The sea is also a bit of a creepy place, an environment our landsman’s evolution never prepared us for. On my first ocean passage, to Hawaii on Ted Stuart’s September Song, we were becalmed in the Pacific High and decided to take a swim. Everyone was having fun diving right in, but when I followed, I was immediately filled with a horror I could never have anticipated. I got back on the boat as fast as I could, and have never been in the ocean offshore again. Call me a silly coward, I’ve heard worse. At the beach, the water’s fine of course, but then, land is close by. Out there it’s around three miles down, incomprehensibly far away, and when you stare out underwater you don’t know whether you are seeing a hundred yards or three feet. I felt a visceral unease in its vastness. To make things worse, there are critters in that water that the most creative science fiction writer could never have imagined. Some are graceful, transparent fantasies that perform intricate light shows. Then there are those that are the stuff of nightmares. It’s more unexplored than the surface of the moon, and according to the National Ocean Service, 91 percent of the creatures living in the ocean have not yet been identified. Considering the strangeness of what we do know, that plays on the mind. There are animals who live contentedly where no light can reach, in pressure that would squash you to the size of a pea. Some have weird senses that enable them to perceive things you are blind to. This environment is where these alien beings are at home. What could they be thinking? Even now, it gives me shivers.

Yet I am fond of being at sea, the farther from shore the better.  Close in, your reveries must be interrupted by concerns about mundane issues, like hitting ships or land. Offshore, being at sea is gratifying on many levels, even putting aside the spectacular sunsets, sparkling clear starry nights, and infinite vistas of blue sky and thunderheads a hundred miles away. Out there, I am continuously reminded that every mile we travel is accomplished on the shoulders of the first sailors, giants lost to history. To these phantoms from ages past, we owe our ability to survive in this unfamiliar world where we were never meant to be. They went there first. I feel a fellowship with them, a bond, and immense gratitude for having been the beneficiary of their collective daring, perseverance, canniness, toil, and suffering. What a wild imagination our ancient forebears had, to sail out where there might be dragons! What recklessness!

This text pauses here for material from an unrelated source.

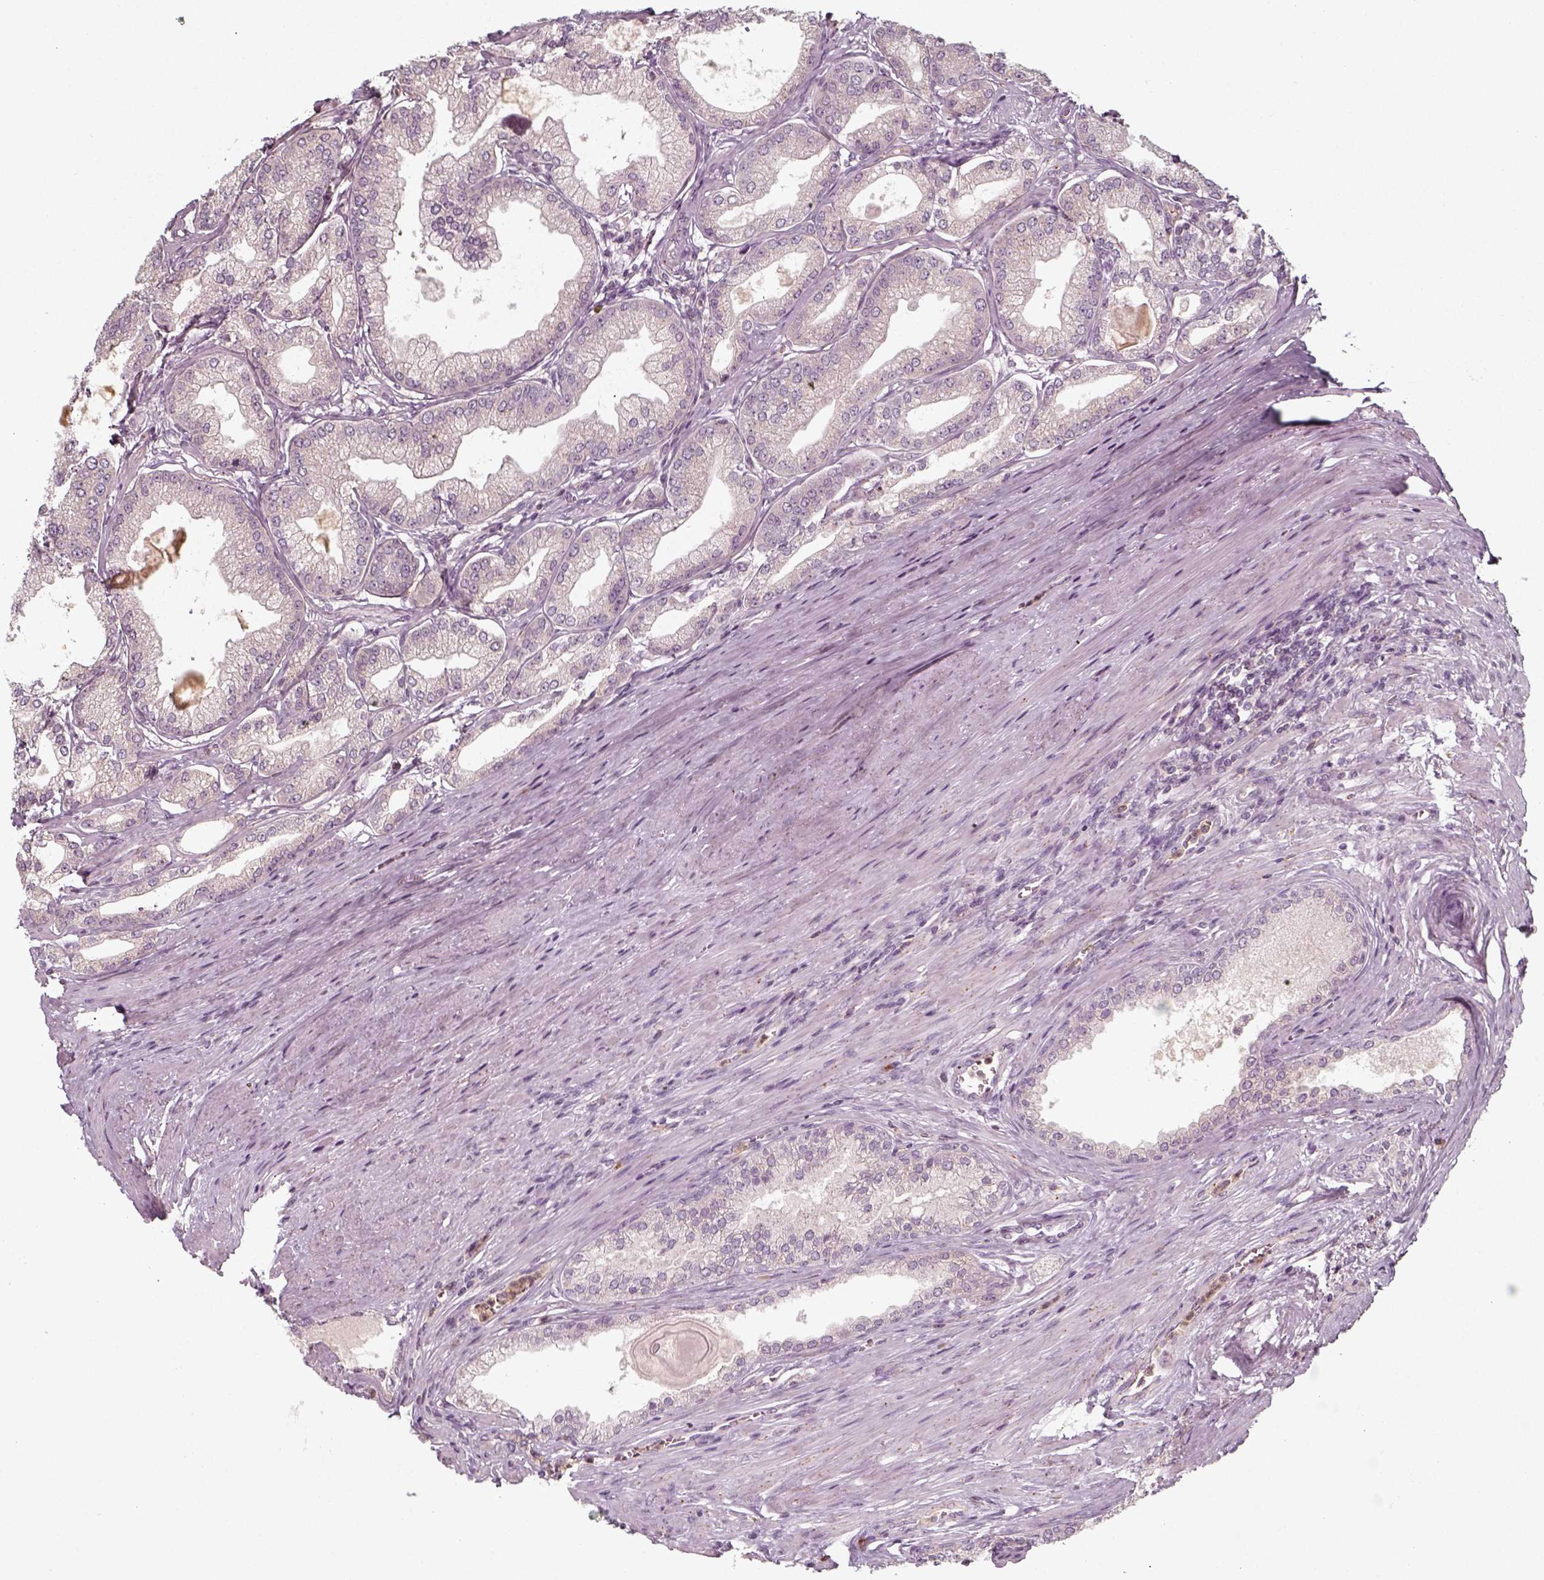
{"staining": {"intensity": "weak", "quantity": "<25%", "location": "cytoplasmic/membranous"}, "tissue": "prostate cancer", "cell_type": "Tumor cells", "image_type": "cancer", "snomed": [{"axis": "morphology", "description": "Adenocarcinoma, NOS"}, {"axis": "topography", "description": "Prostate and seminal vesicle, NOS"}, {"axis": "topography", "description": "Prostate"}], "caption": "A micrograph of adenocarcinoma (prostate) stained for a protein shows no brown staining in tumor cells.", "gene": "UNC13D", "patient": {"sex": "male", "age": 77}}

Go to a cliff overlooking the Pacific Ocean. You can picture yourself kayaking fifty yards from shore, but farther out, the horizon is something altogether different, the portal to a deep mystery. Now imagine that you’d never heard of anyone that had tried to get out there, or if they had, they were never seen again. This was the situation of the very first Polynesians. What gave them the audacity to reckon that unlike the others, they could travel beyond that line into the spooky unknown, beyond any hope of contacting the people who were dear to them, and survive?

It is a deep honor to sail in their wake.